Rafael datang meleburkan lamunanku.

“Rafa! Bikin aku kaget tau gak??”

“Ya abisnya gue perhatiin lo ngelamun dari tadi. Mana ni danau sepi, dan lo duduk dibawah pohon segede ini, ntar lo kesambet lagi.”

“Enggak lah Raf, aku gak percaya sama yang begituan.”

“Ehh lo ga percaya,, ntar kalo kesambet lo bakal kaya gini loh………….” Rafael memperagakan seperti orang yang kesurupan. Tingkahnya sangat konyol. Aku pun tak tahan untuk menertawai ‘kegilaannya’ itu.

“Ihh yang tadi nangis sekarang ketawa lagi.. “ Ejek Rafael.

“Apaan sih Raf!”

“Ahh ketawa ya ketawa aja, jangan cemberut lagi gitu. Nangningningnangeungg” Usil Rafael.

“Kamu tuh ya, bisa aja bikin aku ketawa lepas kayak gini. Kayanya kamu cocok deh buat jadi pelawak. Ckckck”

“Nah gitu dong. Gue tuh benci liat lo nangis terus, terutama gara-gara si Bisma itu. Lo harusnya lawan dong dia, jangan lemah gini. Apa harus gue yang kasih dia pelajaran?”

“Enggak lah Raf, gak usah. Biarin aja ntar juga dia bosen sendiri.” Ucapku.

“Yaudah deh terserah lo, tapi gue takut lo kenapa-kenapa lagi, gue benci liat lo menderita, gue sayang sama lo!” Rafael.

Dengan tiba-tiba Rafael mengutarakan perasaannya lagi padaku. Ia hanya tertunduk setelah sadar dengan apa yang ia ucapkan.

“Din, gu.. gu.. guee….. gue minta maaf, lo lupain aja omongan gue tadi.”

“Rafael, makasih kamu udah kasih perhatian lebih ke aku. Maaf aku gak bisa balas perasaan yang sama ke kamu. Dulu ataupun sekarang, kamu akan tetap jadi sahabat terbaik aku, dan gak akan berubah. Kamu pasti udah tau alasannya.” Ucapku.

“Ya.. Tuhan memang satu tapi kita yang gak sama. Gue percaya Tuhan gue, dan lo juga punya Tuhan sendiri. Kita emang bisa bersatu hanya sebagai sahabat, bukan sebagai pasangan. Ya kan.??” Tanya Rafael.
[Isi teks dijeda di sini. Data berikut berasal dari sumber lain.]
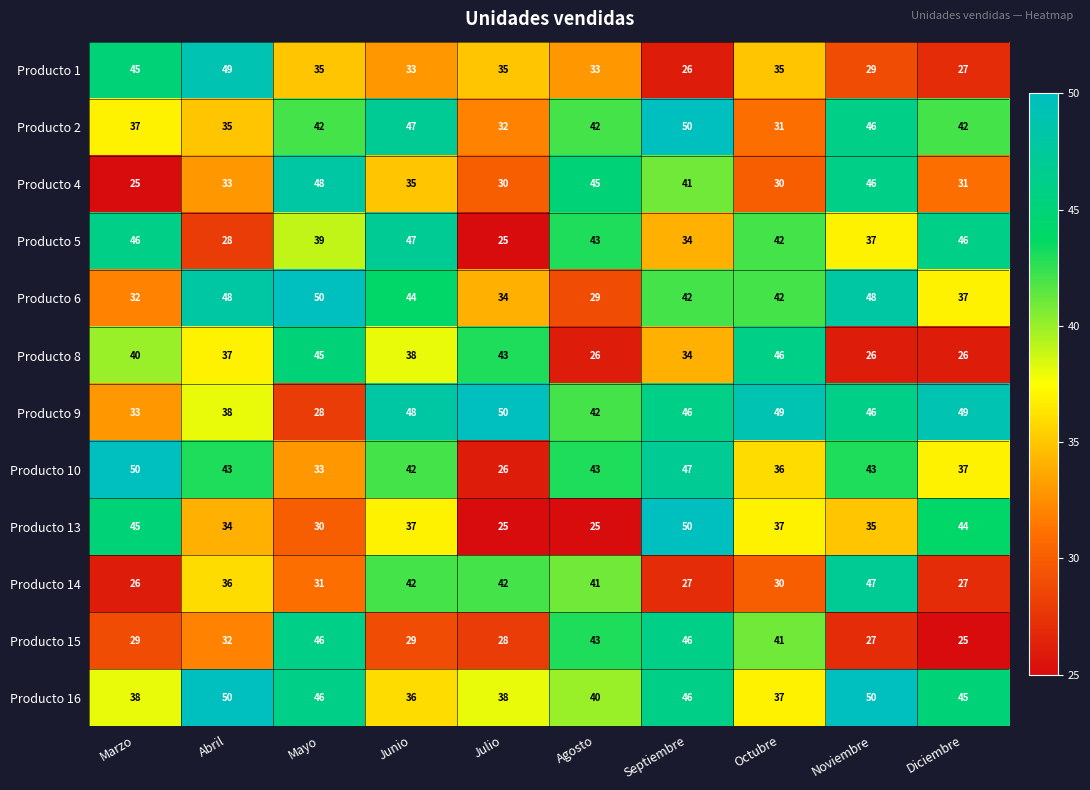

What is the difference between the highest and lowest values at Junio?

19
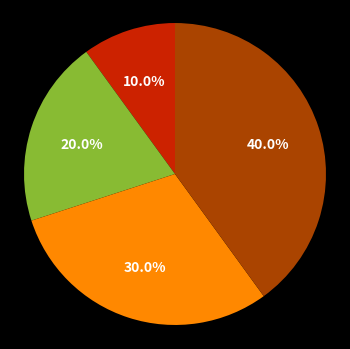

Is there a majority slice in this chart?

No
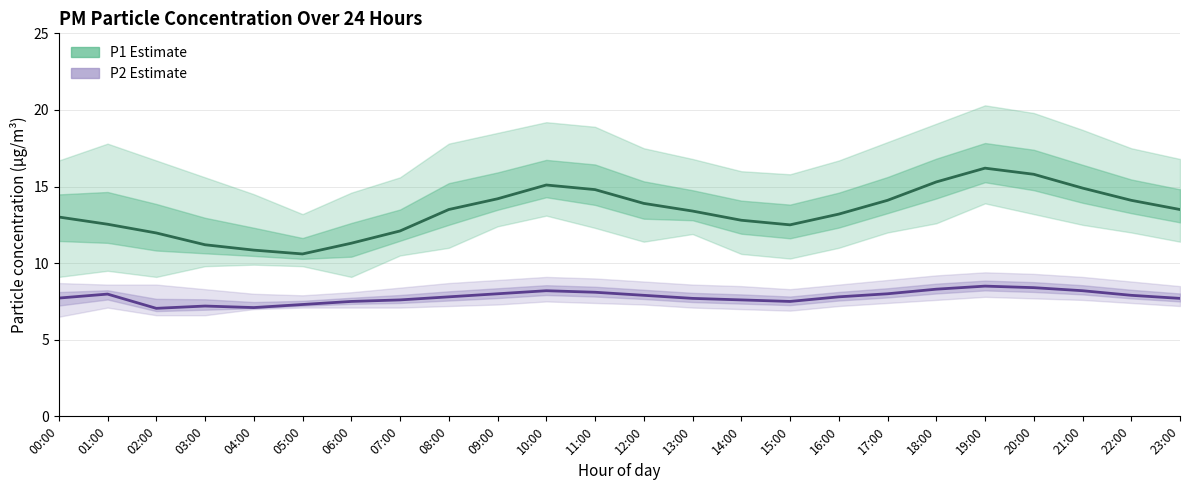

What is the sum of all P2 (PM2.5 estimate) values?

187.1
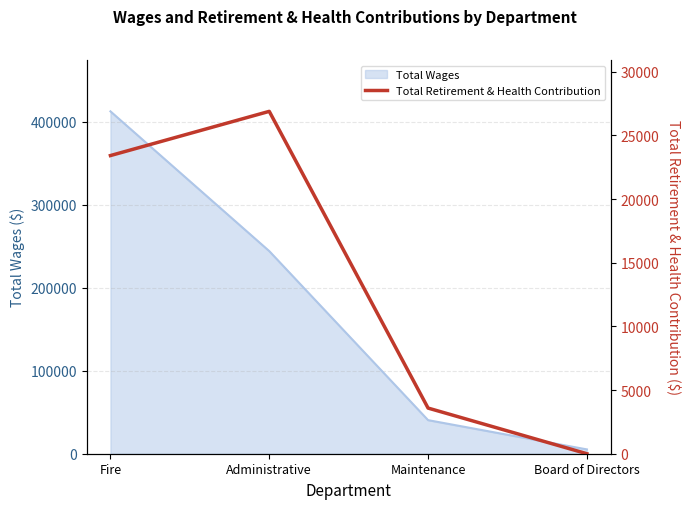

True or false: the data shows 7649 at Administrative.

False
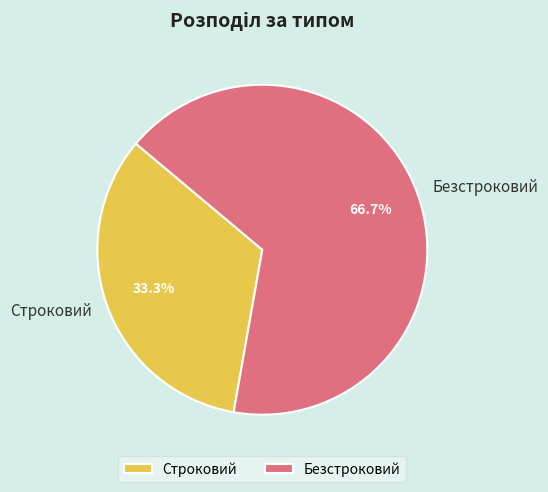

To the nearest percent, what is the combined percentage of Строковий and Безстроковий?

100%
Aku hanya tersenyum. Begitupun Rafael. Namun ada satu alasan lagi yang membuat ia tak memiliki tempat dihatiku.

“Aku juga masih nunggu pangeran masa kecilku, Raf. Dan aku yakin kalo dia bakalan jadi pangeran aku sekarang dan selamanya.”

“Lo kesambet setan pohon ini ya! Pergi aja yuk daripada lo tambah gila.” Ucap Rafael kebingungan.
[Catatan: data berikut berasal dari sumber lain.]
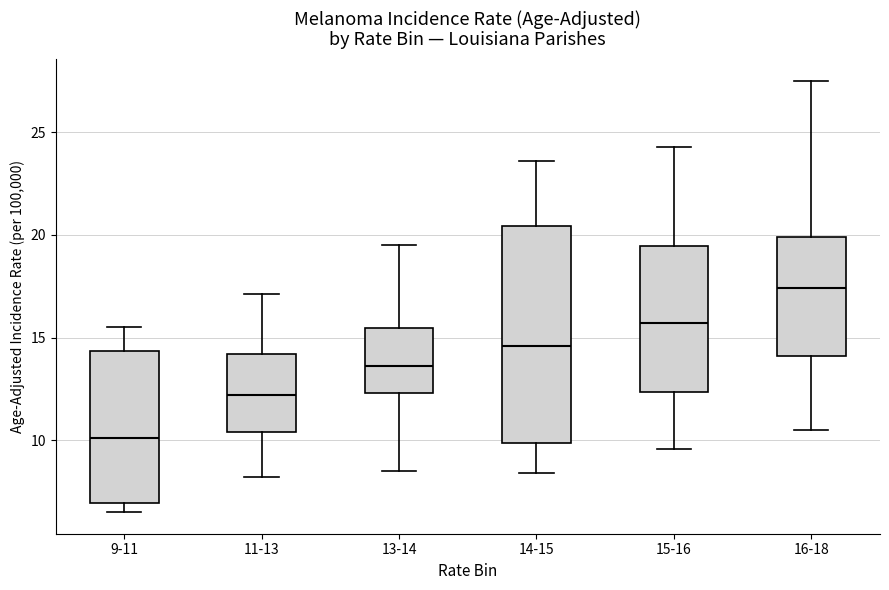

Reading left to right, read every box against the y-axis: the position of its median line, the range the box covers, and the ends of its whiskers. The values are not printed on the chart, so give them approximately, as read against the axis.

9-11: median 10.0, box 7.0 to 14.5, whiskers 6.5 to 15.5
11-13: median 12.0, box 10.5 to 14.0, whiskers 8.0 to 17.0
13-14: median 13.5, box 12.5 to 15.5, whiskers 8.5 to 19.5
14-15: median 14.5, box 10.0 to 20.5, whiskers 8.5 to 23.5
15-16: median 15.5, box 12.5 to 19.5, whiskers 9.5 to 24.5
16-18: median 17.5, box 14.0 to 20.0, whiskers 10.5 to 27.5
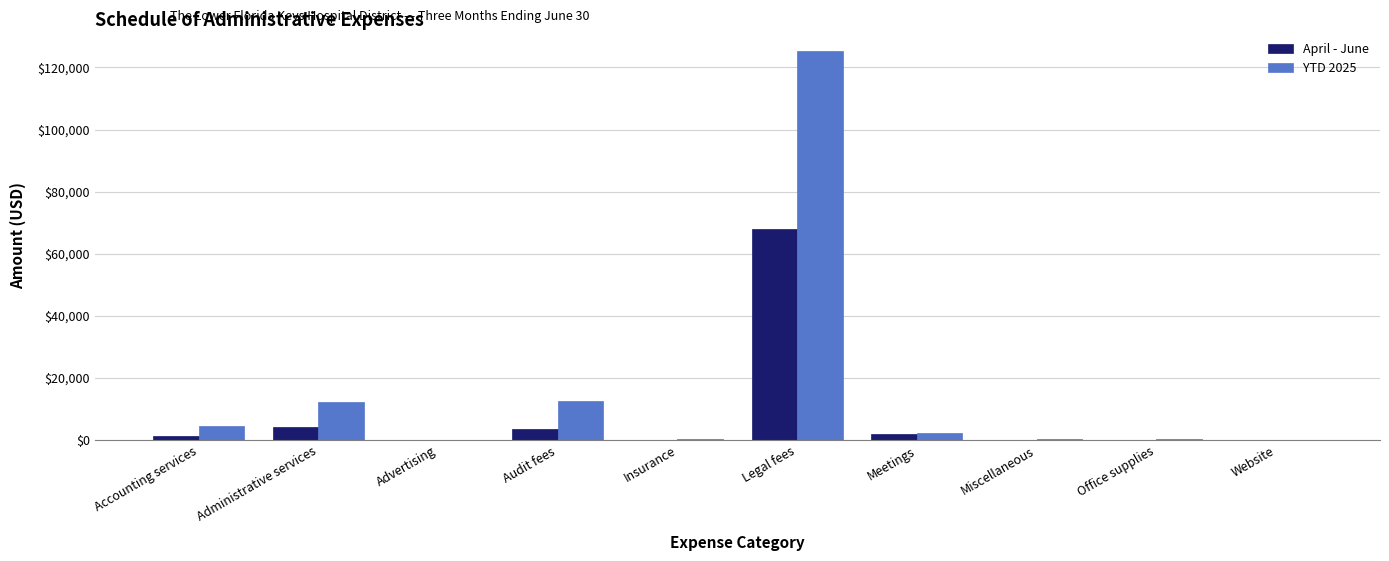

What are all the series names shown in the legend?

April - June, YTD 2025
“Engga Raf aku beneran. Kamu masih inget kan cerita aku tentang temen masa kecil aku.?”

“Hmmm.. yang lo bilang ‘setan kecil’ itu.?? Yang kadang baik dan kadang jahat sama lo waktu kecil.”

Aku mengangguk.

“Emang lo udah ketemu lagi sama dia.?” Tanya Rafael.
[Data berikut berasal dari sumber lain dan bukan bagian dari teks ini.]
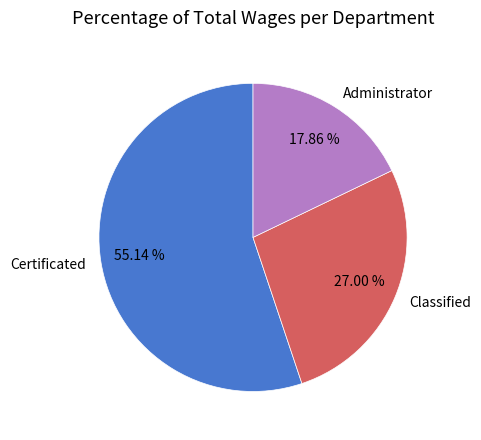

Approximately how many times larger is the value at Administrator compared to Certificated?

0.3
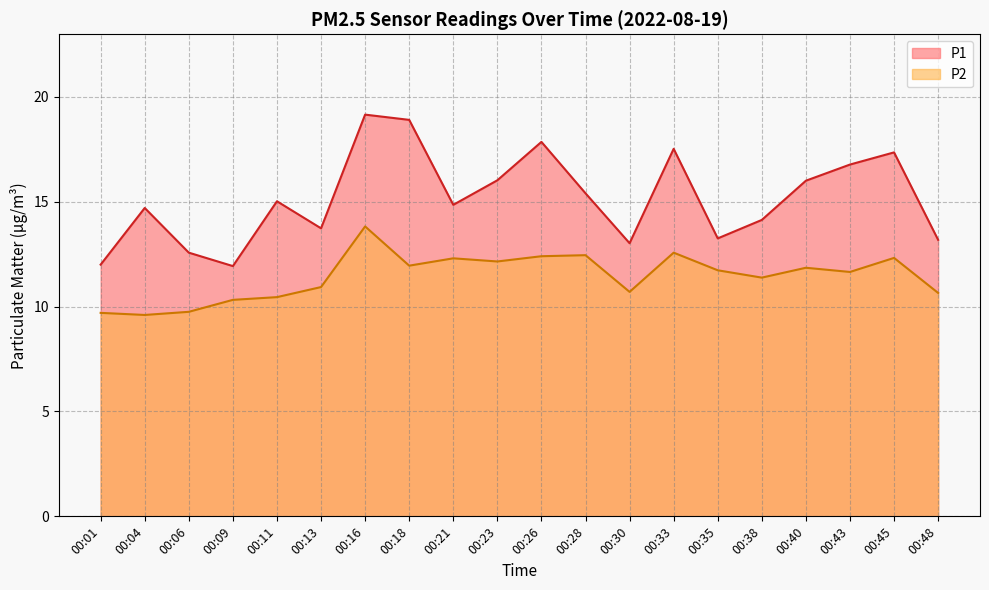

Between 00:09 and 00:48, which series saw the biggest shift?

P1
“Hampir tiap hari aku ketemu sama dia, sebenernya dia deket kok sama aku, cuman ya emang dianya belum sadar.” Jawabku.

“Hah siapa.?? Gue kenal gak?? Sekampus sama kita gitu??”

“Nanti juga kamu tau.” Jawabku sambil pergi meninggalkan Rafael.

“Ya ya ya okey deh! Terserah lo, asal lo seneng Din.” Teriak Rafael.